Exercise goal: Once you find the line with "[512,302,702,318] Finanzas respectivamente" in the data below, transcribe exactly each line from there to the line with "[391,415,592,435] [391,443,632,464] [391,470,453,488]", inclusive, and nothing else. Drop the pictures.
*** Task data Section Begins ***
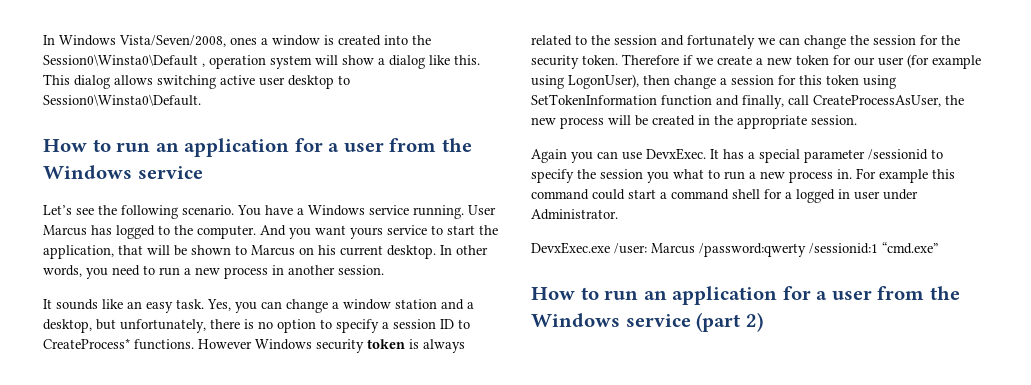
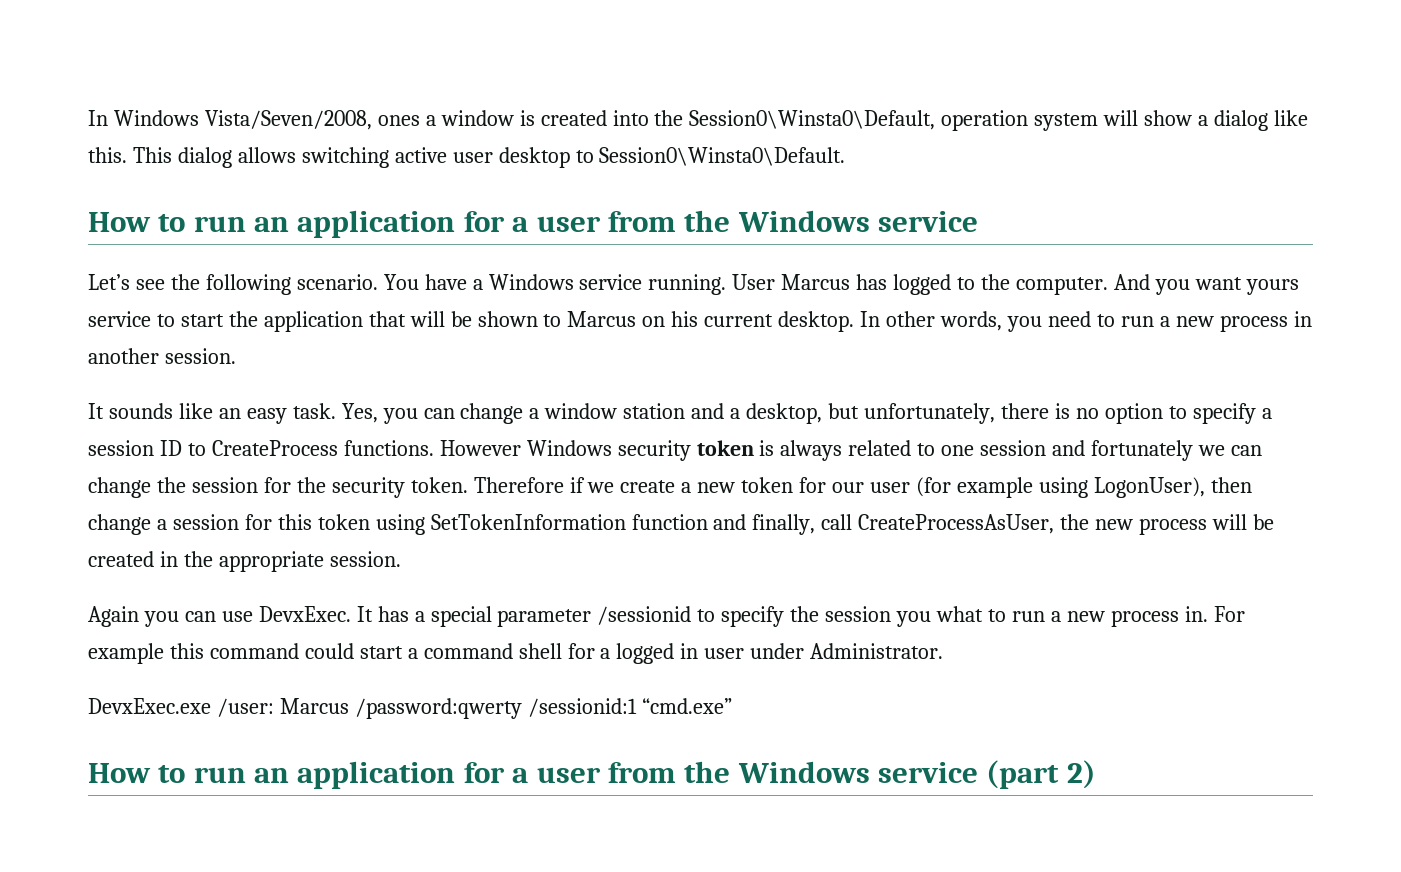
[43,54,205,67] Session0\Winsta0\Default , -> [689,110,936,130] Session0\Winsta0\Default,
[43,245,114,259] application, -> [263,311,363,332] application
[43,338,130,349] CreateProcess* -> [211,440,338,456] CreateProcess
[591,35,610,45] the -> [941,445,975,456] one

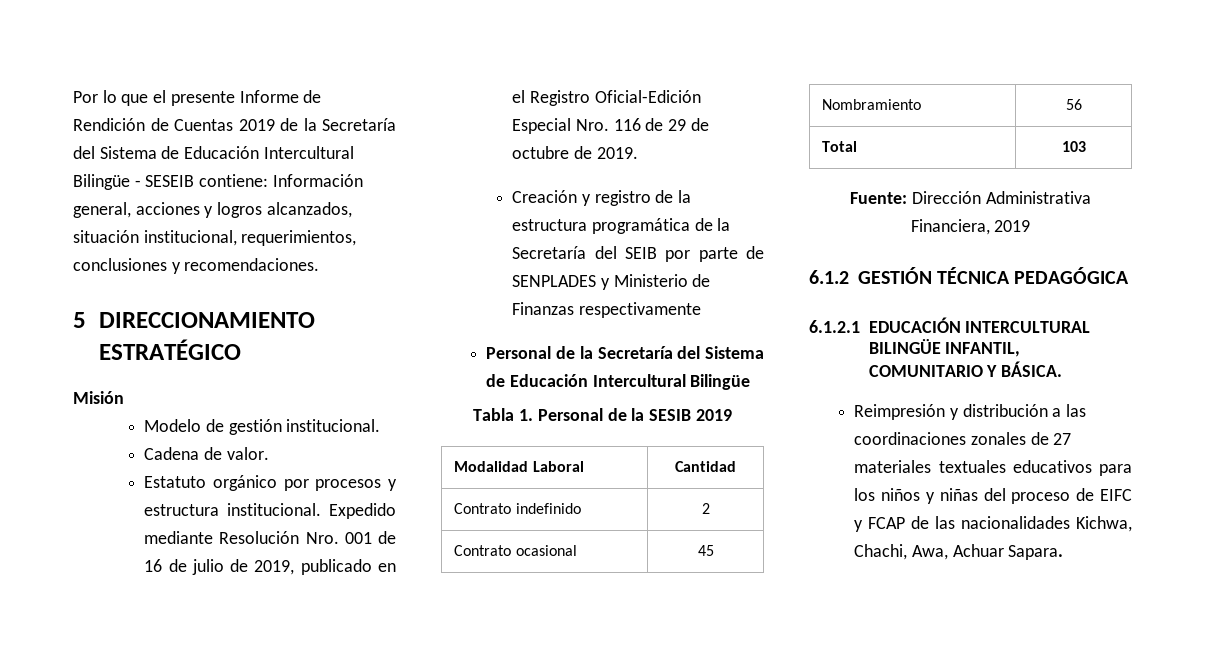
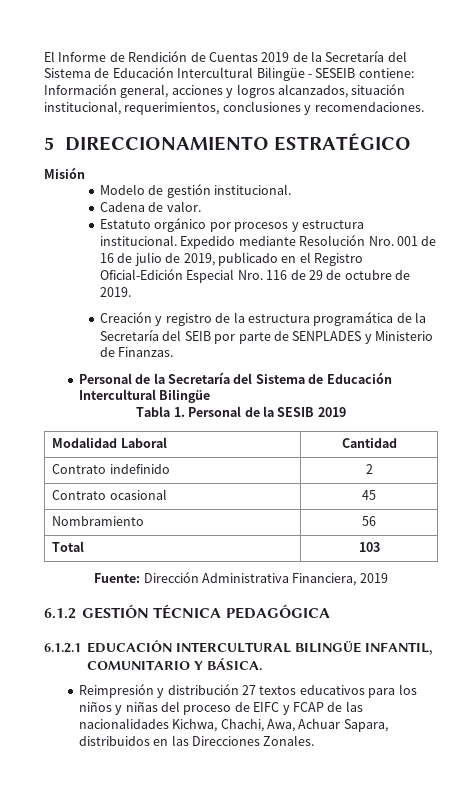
[73,90,235,106] Por lo que el presente -> [44,51,55,62] El
[512,302,702,318] Finanzas respectivamente -> [118,347,174,357] Finanzas.
[1052,404,1087,417] [854,432,1072,445] [854,460,1006,473] a las coordinaciones zonales de 27 materiales textuales -> [242,685,297,695] 27 textos
[1008,545,1064,560] Sapara. -> [343,719,388,732] [78,735,315,746] Sapara, distribuidos en las Direcciones Zonales.

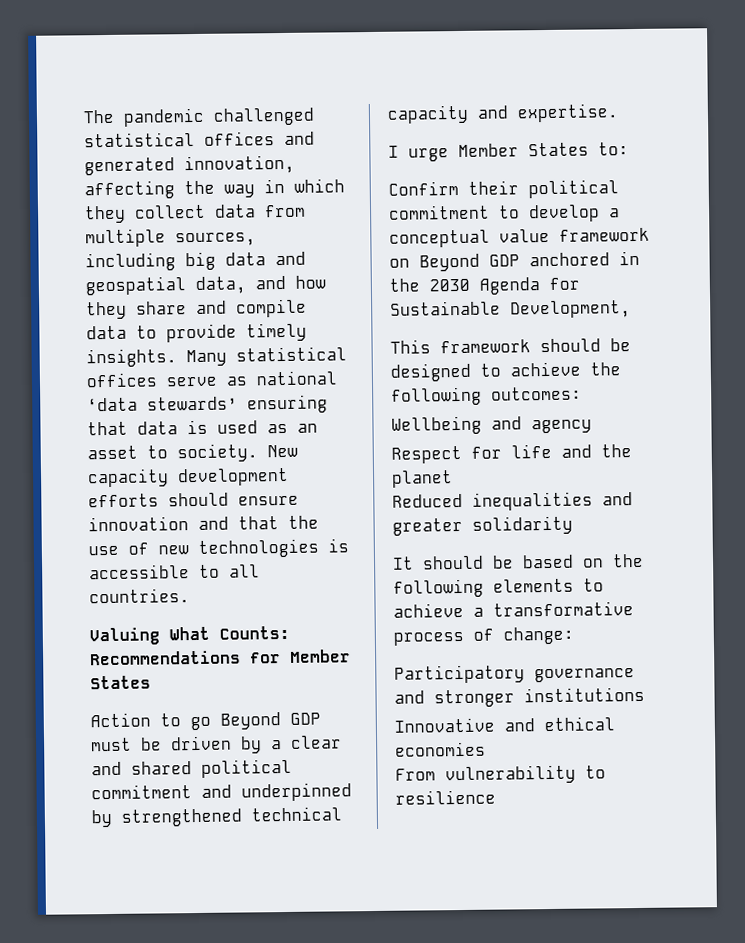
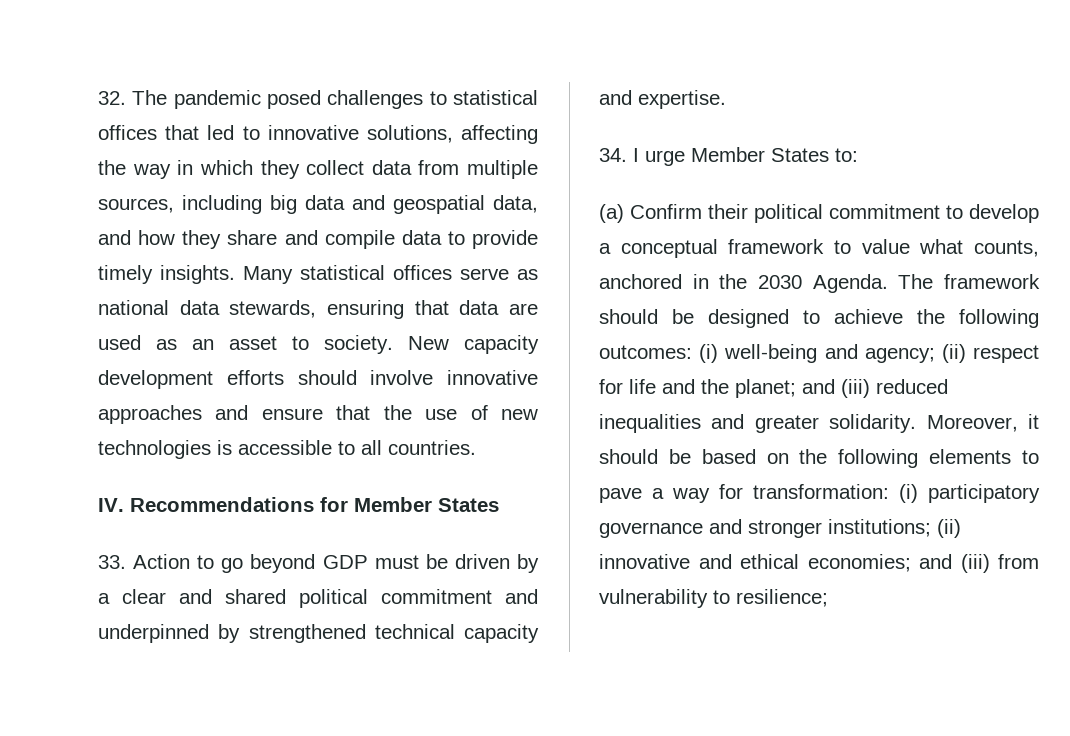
(83, 116) none -> [98,91,126,105] 32.
[213,107,315,126] [84,131,315,148] [84,154,295,176] challenged statistical offices and generated innovation, -> [267,90,538,109] [98,125,453,143] posed challenges to statistical offices that led to innovative solutions,
[87,396,238,412] ‘data stewards’ -> [179,300,317,318] data stewards,
[187,419,208,435] is -> [509,303,538,315] are
[238,495,299,506] [88,516,229,532] ensure innovation and -> [370,370,538,385] [98,405,323,424] involve innovative approaches and ensure
[89,625,290,646] Valuing What Counts: -> [98,498,124,512] IV.
(151, 682) none -> [98,555,126,569] 33.
[220,712,281,730] Beyond -> [250,554,316,573] beyond
(619, 113) none -> [599,148,627,162] 34.
(629, 149) none -> [599,204,624,223] (a)
[499,227,650,243] [389,250,640,272] [389,277,580,295] [390,300,631,319] [390,339,431,354] value framework on Beyond GDP anchored in the 2030 Agenda for Sustainable Development, // This -> [728,239,1039,257] [599,274,934,293] framework to value what counts, anchored in the 2030 Agenda. The
[391,415,592,435] [391,443,632,464] [391,470,453,488] [392,491,633,511] [392,515,573,536] [392,556,414,570] // Wellbeing and agency // Respect for life and the planet // Reduced inequalities and greater solidarity // It -> [699,344,1039,363] [599,379,948,398] [599,414,1039,433] (i) well-being and agency; (ii) respect for life and the planet; and (iii) reduced inequalities and greater solidarity. Moreover, it
[393,601,634,618] [393,626,574,646] [394,664,635,684] [394,686,645,708] [394,716,615,733] [395,741,486,757] [395,768,436,781] achieve a transformative process of change: // Participatory governance and stronger institutions // Innovative and ethical economies // From -> [599,484,1040,503] [599,519,961,538] [599,554,1039,573] pave a way for transformation: (i) participatory governance and stronger institutions; (ii) innovative and ethical economies; and (iii) from
[395,789,496,805] resilience -> [736,589,828,607] resilience;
*** Task data Section Ends ***
Result of the exercise:
[512,302,702,318] Finanzas respectivamente -> [118,347,174,357] Finanzas.
[1052,404,1087,417] [854,432,1072,445] [854,460,1006,473] a las coordinaciones zonales de 27 materiales textuales -> [242,685,297,695] 27 textos
[1008,545,1064,560] Sapara. -> [343,719,388,732] [78,735,315,746] Sapara, distribuidos en las Direcciones Zonales.

(83, 116) none -> [98,91,126,105] 32.
[213,107,315,126] [84,131,315,148] [84,154,295,176] challenged statistical offices and generated innovation, -> [267,90,538,109] [98,125,453,143] posed challenges to statistical offices that led to innovative solutions,
[87,396,238,412] ‘data stewards’ -> [179,300,317,318] data stewards,
[187,419,208,435] is -> [509,303,538,315] are
[238,495,299,506] [88,516,229,532] ensure innovation and -> [370,370,538,385] [98,405,323,424] involve innovative approaches and ensure
[89,625,290,646] Valuing What Counts: -> [98,498,124,512] IV.
(151, 682) none -> [98,555,126,569] 33.
[220,712,281,730] Beyond -> [250,554,316,573] beyond
(619, 113) none -> [599,148,627,162] 34.
(629, 149) none -> [599,204,624,223] (a)
[499,227,650,243] [389,250,640,272] [389,277,580,295] [390,300,631,319] [390,339,431,354] value framework on Beyond GDP anchored in the 2030 Agenda for Sustainable Development, // This -> [728,239,1039,257] [599,274,934,293] framework to value what counts, anchored in the 2030 Agenda. The
[391,415,592,435] [391,443,632,464] [391,470,453,488] [392,491,633,511] [392,515,573,536] [392,556,414,570] // Wellbeing and agency // Respect for life and the planet // Reduced inequalities and greater solidarity // It -> [699,344,1039,363] [599,379,948,398] [599,414,1039,433] (i) well-being and agency; (ii) respect for life and the planet; and (iii) reduced inequalities and greater solidarity. Moreover, it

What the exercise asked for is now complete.